We left the Springs on Sunday morning. This report will cover the South Pass Road from the Bat Rock Turnoff to Hwy 190.
Immediately south of the turnoff to the Springs, the road was nearly destroyed. You can see all the flood debris all over the road. Apparently someone drove through here while it was still wet.
The road has seen enough traffic since the last storm that it's no longer tough to follow. There's one established trail and there's no reason to drive off of it.
Dozens of small washouts, just a few inches deep and a foot or two across, will keep your speed down all the way past the dunes. By the way, the bypass road along the dunes was the smoothest part of this trip!
As you approach the lake, the road gets quite rocky. Again, we didn't encounter anything that made us stop, but our speed through this section was very slow. I'd be very hesitant to attempt this road on “P” rated tires.
We stopped and checked out the cold pool while we were in the neighborhood. The water is still running, but the pool has once again filled with silt! There's only about a foot of water over several feet of mud in there. I stuck my foot in and sank quite easily to my knee before I could even feel any resistance. I'm thinking that some sort of submersible pump should be able to pump it out pretty easily if we can get it before it hardens.
I also drove down to the old salt works. If you're wondering where all that flood water went, here's your answer. I don't know if I've seen the lake this full before. Next time we're bringing kayaks!
Back on the road, we passed a couple spots where standing water dried on the road. As more people drive over them, they'll undoubtedly turn into silt pits. At least the Burning Man crowd should feel at home!
The rest of the drive across the valley floor was uneventful. The further south we got, the better the road got. As we started up the alluvial fan, we really couldn't tell that there had been a flood.
Originally we had planned to check out the Lippencott Road while we were in the neighborhood. Fuel concerns prevented us from doing that. (Apparently you burn more gas when you're running the AC!) Looking across the valley we couldn't see any damage to the road. Combined with the fact that we were well south of any other road damage, I'm betting that Lippencott is probably as good (or bad) as it was before the storms.
The rest of the trip out was kind of anticlimactic.
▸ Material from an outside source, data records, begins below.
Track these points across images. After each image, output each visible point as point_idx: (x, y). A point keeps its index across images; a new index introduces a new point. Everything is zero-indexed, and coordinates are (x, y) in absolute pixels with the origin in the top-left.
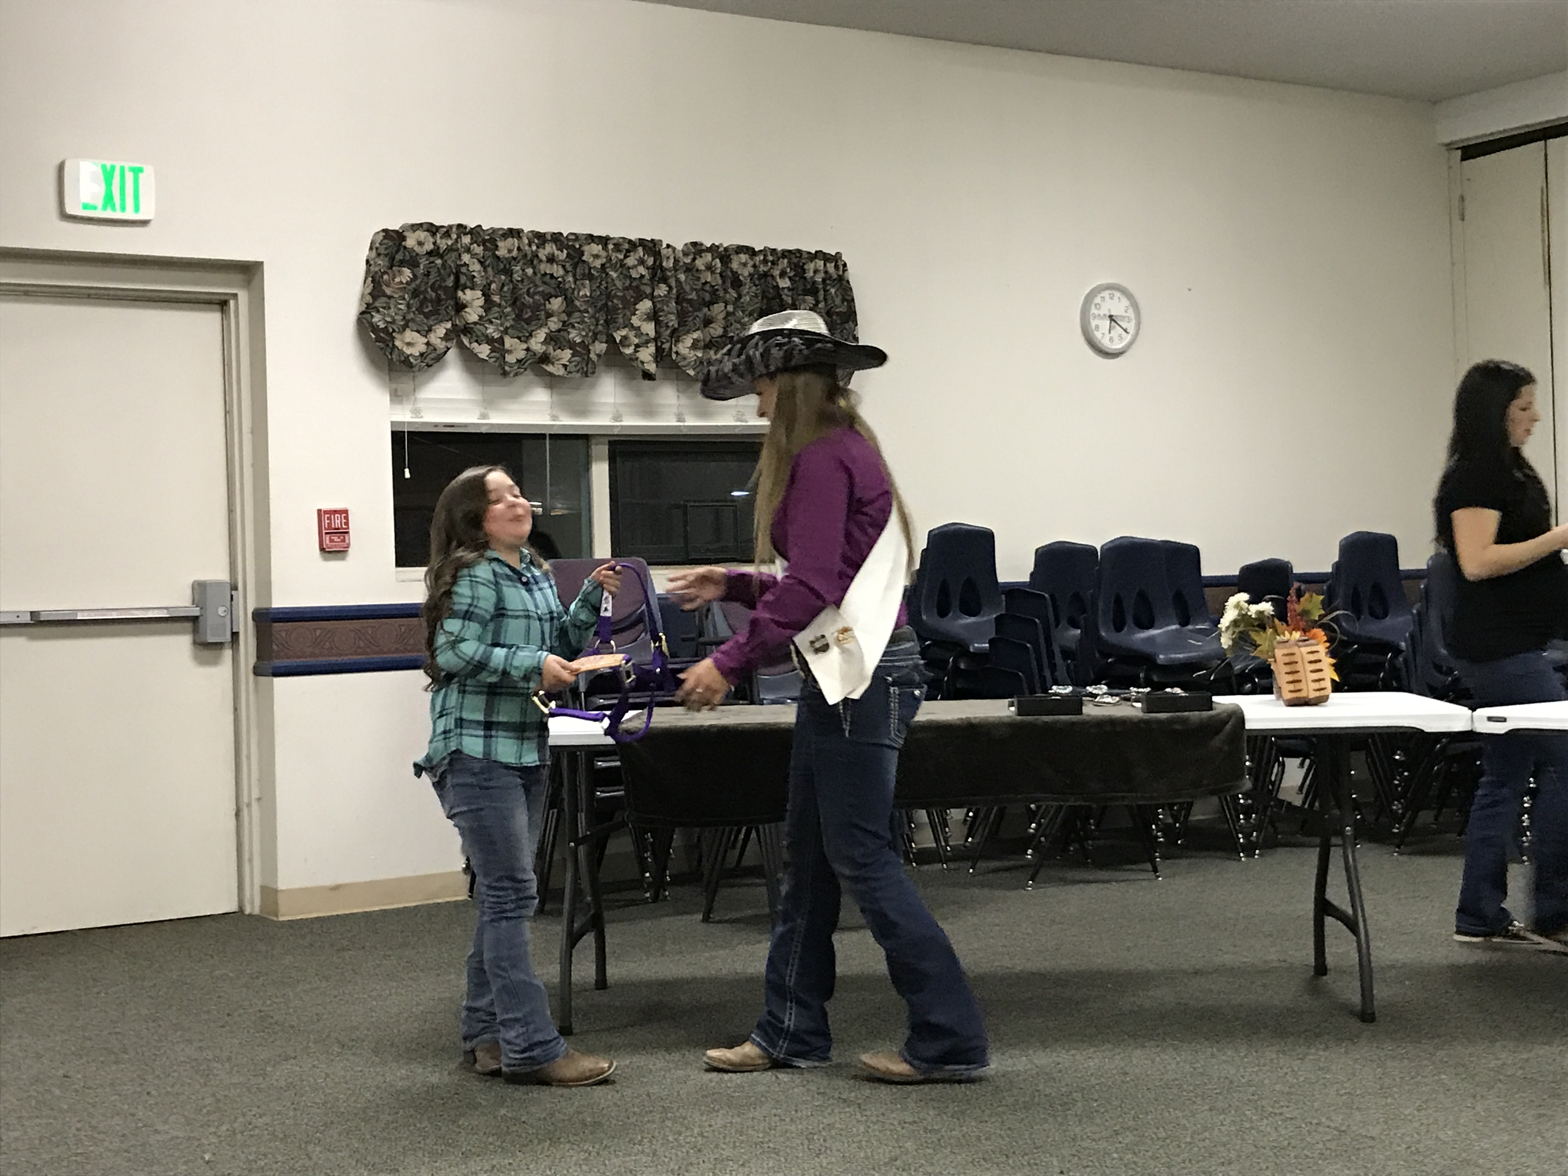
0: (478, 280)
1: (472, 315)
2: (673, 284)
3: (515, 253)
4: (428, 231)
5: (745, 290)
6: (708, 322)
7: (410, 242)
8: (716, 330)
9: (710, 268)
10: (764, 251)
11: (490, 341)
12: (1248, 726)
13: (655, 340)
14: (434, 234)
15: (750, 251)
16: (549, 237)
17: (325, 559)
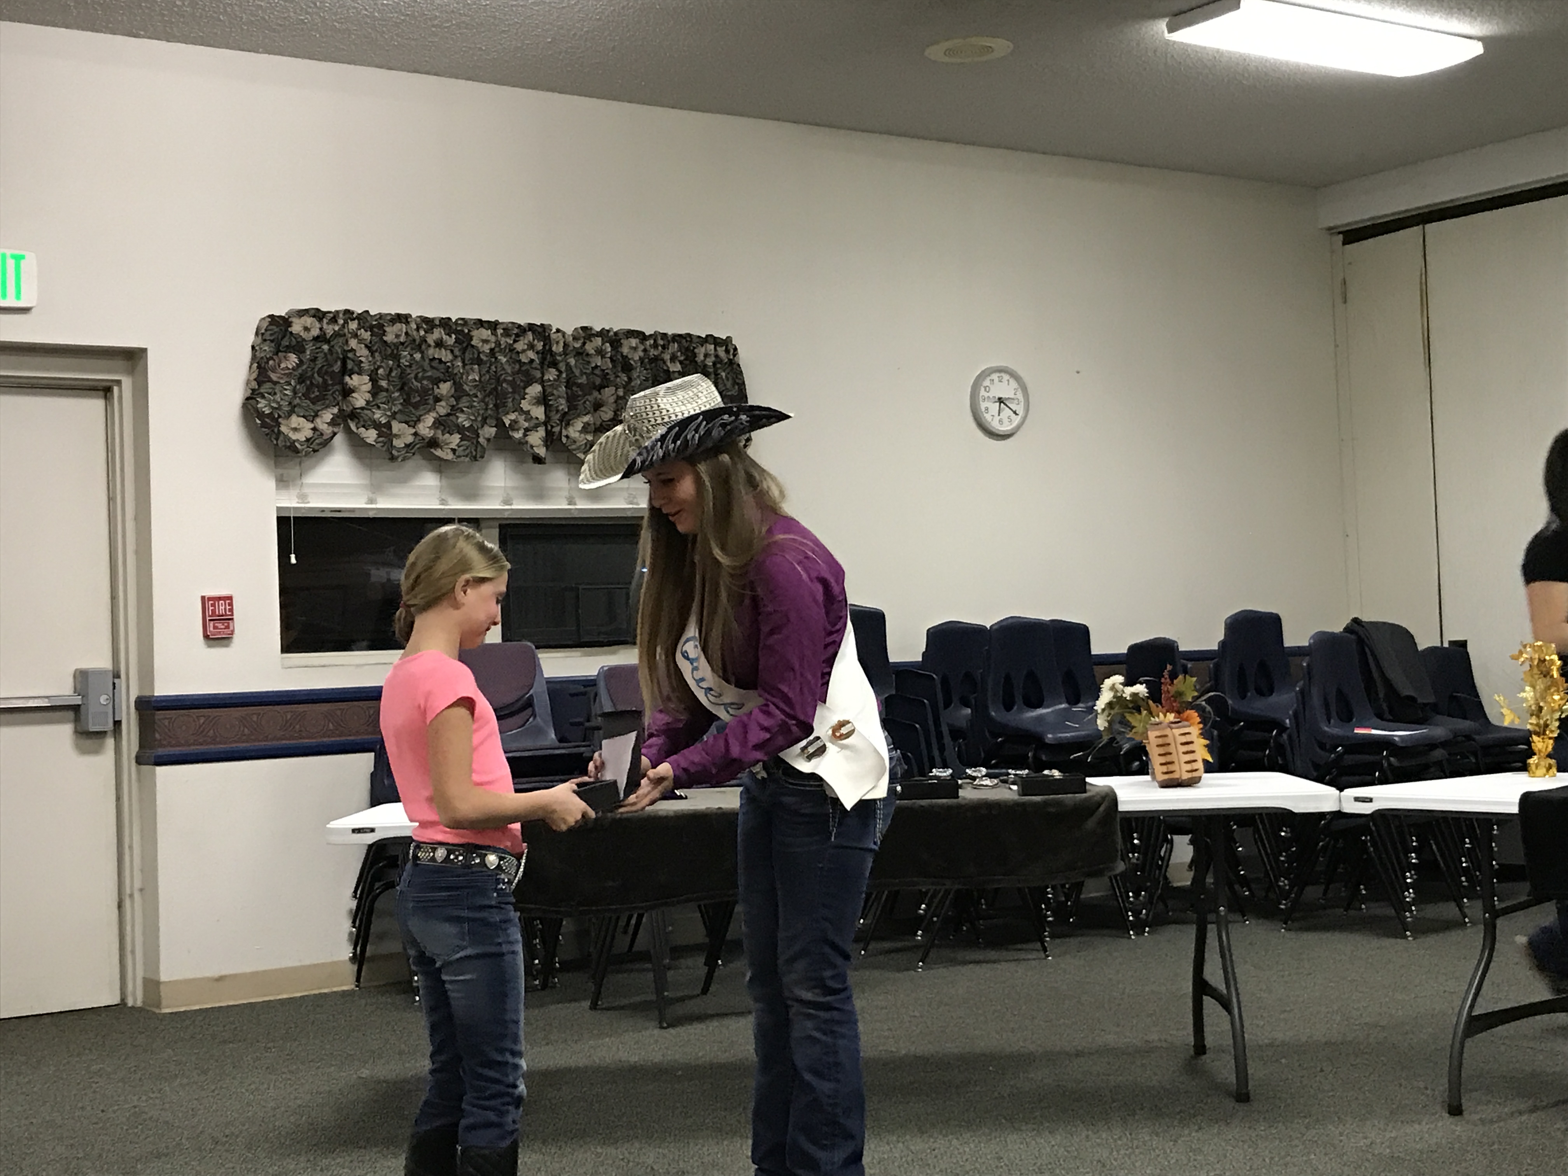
0: (365, 366)
1: (359, 400)
2: (563, 369)
3: (402, 339)
4: (314, 316)
5: (635, 374)
6: (598, 406)
7: (297, 327)
8: (606, 413)
9: (600, 352)
10: (654, 336)
11: (377, 425)
12: (1122, 808)
13: (545, 424)
14: (320, 320)
15: (640, 336)
16: (437, 323)
17: (209, 646)
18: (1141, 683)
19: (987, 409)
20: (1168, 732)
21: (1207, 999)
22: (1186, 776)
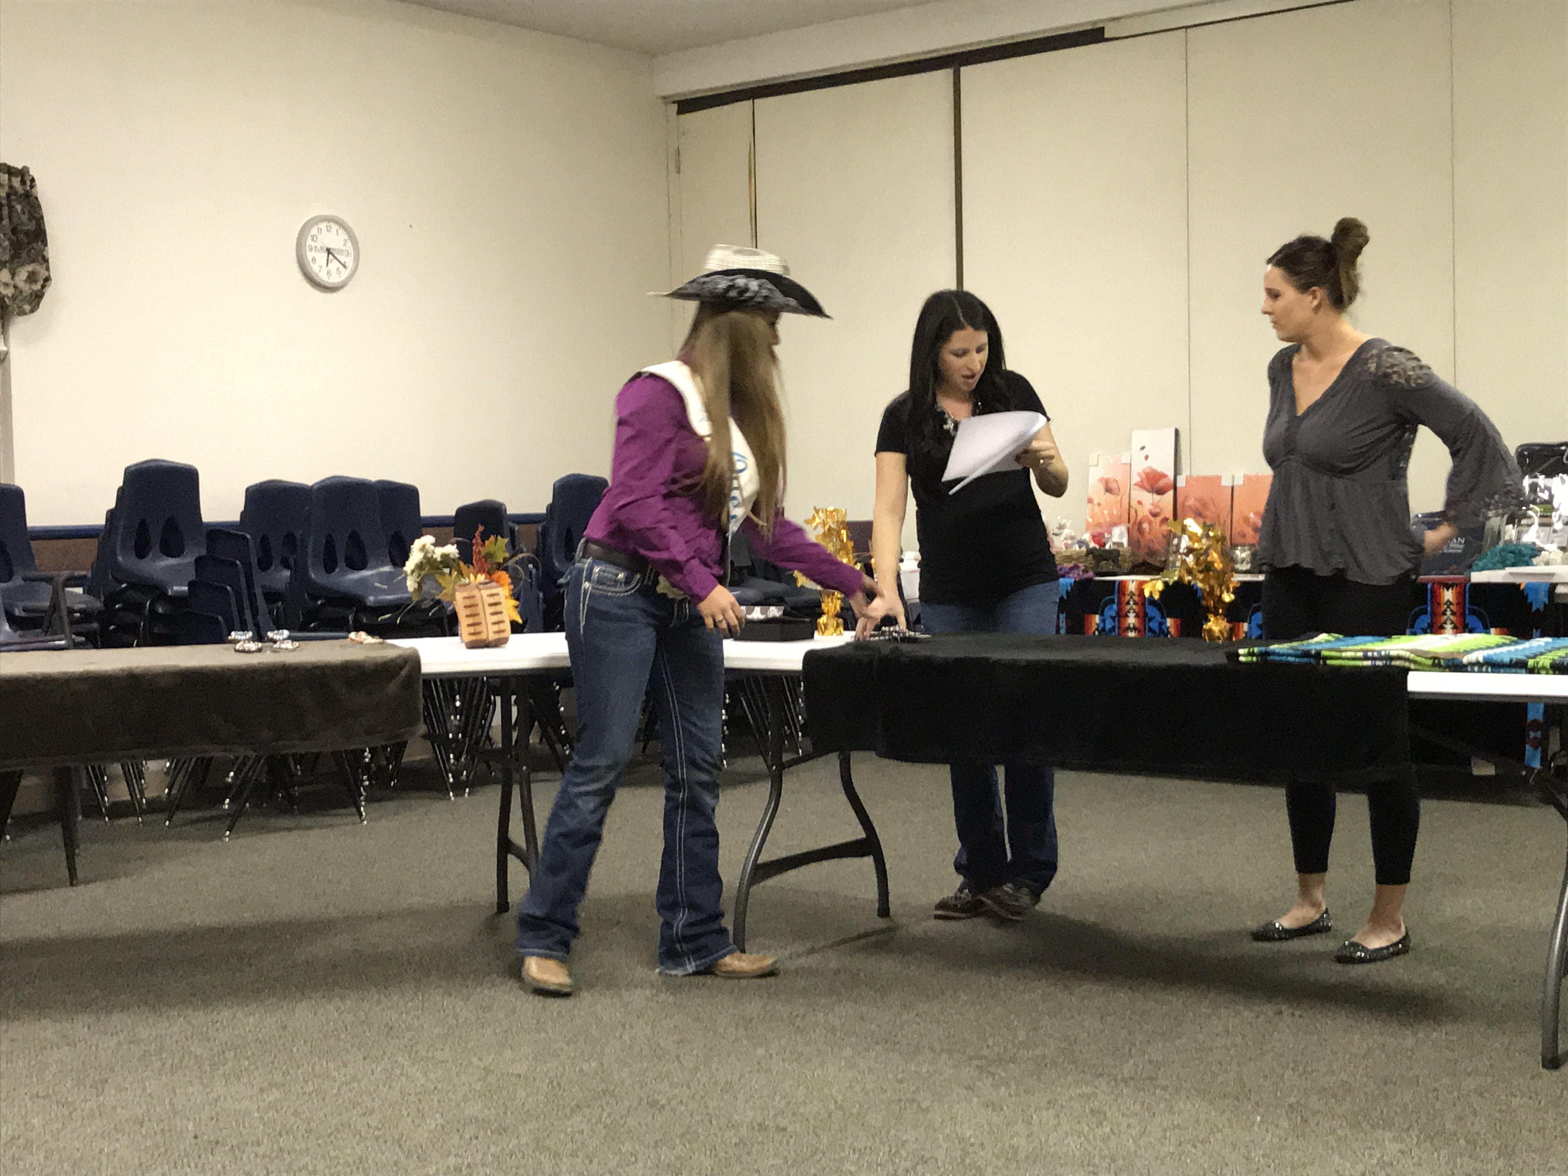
12: (424, 670)
18: (453, 544)
19: (314, 259)
20: (475, 592)
21: (510, 857)
22: (492, 637)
There've been a LOT of improvements made to the road in Grapevine Canyon since we were there 11 months ago. I drove the whole way out in 2wd, High range. A big “Thank You” to whoever spent all that time filling in the washouts, and moving the boulders near the top!
The nice part of all this rain is that the canyon looks absolutely beautiful, especially near the top.
We stopped at the Panamint overlook to take a few pictures, and were surprised to be overtaken by three Austrian folks in a Farabee's rental Jeep. They were just completing the Ubehebe/Racetrack/Hidden Valley/Hunter Mountain loop. They said they'd had no problems at all, and that the road was in good shape the whole way.
I think that for most people, the South Pass is the most appropriate way to access the valley. I wouldn't hesitate to drive any full-size, 4WD pickup or SUV in and out that way. Very careful drivers with pickup truck campers could probably make it, although it will take a long time. Smaller 4WD trucks will be fine, too. Smaller vehicles, use this road at your own peril! Clearance is important. I highly recommend “LT” rated tires, and obviously, all the standard rules about spares and supplies still apply.
At this point, this is the best choice we have. It ain't perfect, but at least it's not impossible. I'd say, “Enjoy it while you can”. If we get any snow this winter, it's gonna change rapidly.